В начале этой главы я уже признавал, что мои собственные мужские свершения — ничто в сравнении с сексуальными аппетитами Никодима. Моя жизнь, увы, никогда не могла считаться ни насыщенной, ни увлекательной — за исключением короткого периода, проведенного в Японии. Там, в полном соответствии с традиционным этикетом, я ухаживал за Чийодзё, женщиной, которая впоследствии стала моей женой, и при этом каждую ночь делил постель с ее братом Такеда, довольно известным актером театра кабуки (амплуа его называлось онагатта, это означало, что играл он исключительно женщин). Помимо этого, моя сексуальная жизнь настолько бедна любопытными эпизодами, что рассказа о них не хватило бы даже на тоненькую брошюрку.
И теперь, когда я готовлюсь перейти к той части своего повествования, что посвящена акту любви, я невольно задаюсь вопросом — неужели я не унаследовал хотя бы искорки того огня, что горел в моем отце? Может, во мне скрывается выдающийся любовник, который ждет лишь случая, чтобы проявить свое могучее естество?
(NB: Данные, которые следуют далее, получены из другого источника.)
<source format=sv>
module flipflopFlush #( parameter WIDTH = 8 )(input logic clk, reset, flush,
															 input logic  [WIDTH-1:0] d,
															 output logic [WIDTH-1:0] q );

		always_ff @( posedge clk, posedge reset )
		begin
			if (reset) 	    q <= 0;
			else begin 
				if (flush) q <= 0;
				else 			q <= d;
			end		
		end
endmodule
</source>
Или же сексуальная энергия Никодима, перейдя ко мне, обратилась в иную, более спокойную сферу? Может, это именно она заставляет меня исписывать страницу за страницей? Может, бешеные соки отцовского вожделения превратились в чернила для моей ручки?
Но вижу, что аналогии завели меня слишком далеко. Что ж, я все равно не собираюсь вычеркивать написанное, ибо каждая фраза стоила мне слишком больших усилий.
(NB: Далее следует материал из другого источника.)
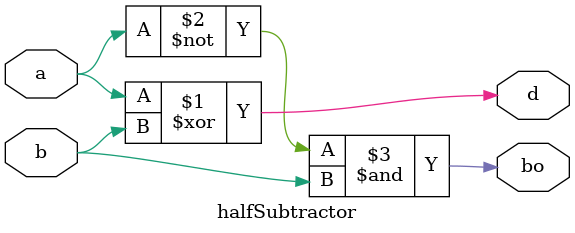
<source format=v>
`timescale 1ns / 1ps

// Behavioral
module halfSubtractor(d, bo, a, b);
	input a, b;
	output d, bo;

	assign d = a ^ b;
	assign bo = ~a & b;
endmodule

// Structural
// module halfSubtractor(d, bo, a, b);
// 	input a, b;
// 	output d, bo;
// 	wire a1;

// 	xor x1(d, a, b);
// 	not n1(a1, a);
// 	and a2(bo, a1, b);
// endmodule

</source>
Однако надо продолжать. Пора оставить воспоминания об отце, грозовой ночи и взбесившихся лошадях. Я льщу себя надеждой, что страсть, приковавшая меня к письменному столу (а сейчас я воистину одержим этой страстью и каждую минуту либо пишу, либо обдумываю написанное), не будет столь слепа, как может быть слепа любовь. Мне необходима ясность. О господи, как мне необходима ясность!
Вы, несомненно, заметили — нередко мне самому это кажется, — что нить повествования безнадежно утрачена. Я раскладываю перед собой разрозненные фрагменты будущей книги и не знаю, как собрать их воедино. Порой они представляются мне совершенно не связанными между собой: рыбаки в Атве, повешенные монахи, Зелим в Самарканде, письмо офицера, нашедшего свою смерть на полях Гражданской войны, звезда немого кино, которую полюбил человек слишком богатый и потому не знающий своей истинной цены, убитый Джордж Гири в своем автомобиле на Лонг-Айленде, мрачные пророчества астролога Лоретты, Рэйчел Палленберг, разочаровавшаяся в любви, и Галили Барбаросса, разочаровавшийся в жизни. Неужели все эти звенья каким-то образом сложатся в единую цепь?
Не исключено, впрочем, что этого не случится (данная мысль пугает меня до тошноты, но я не могу от нее избавиться).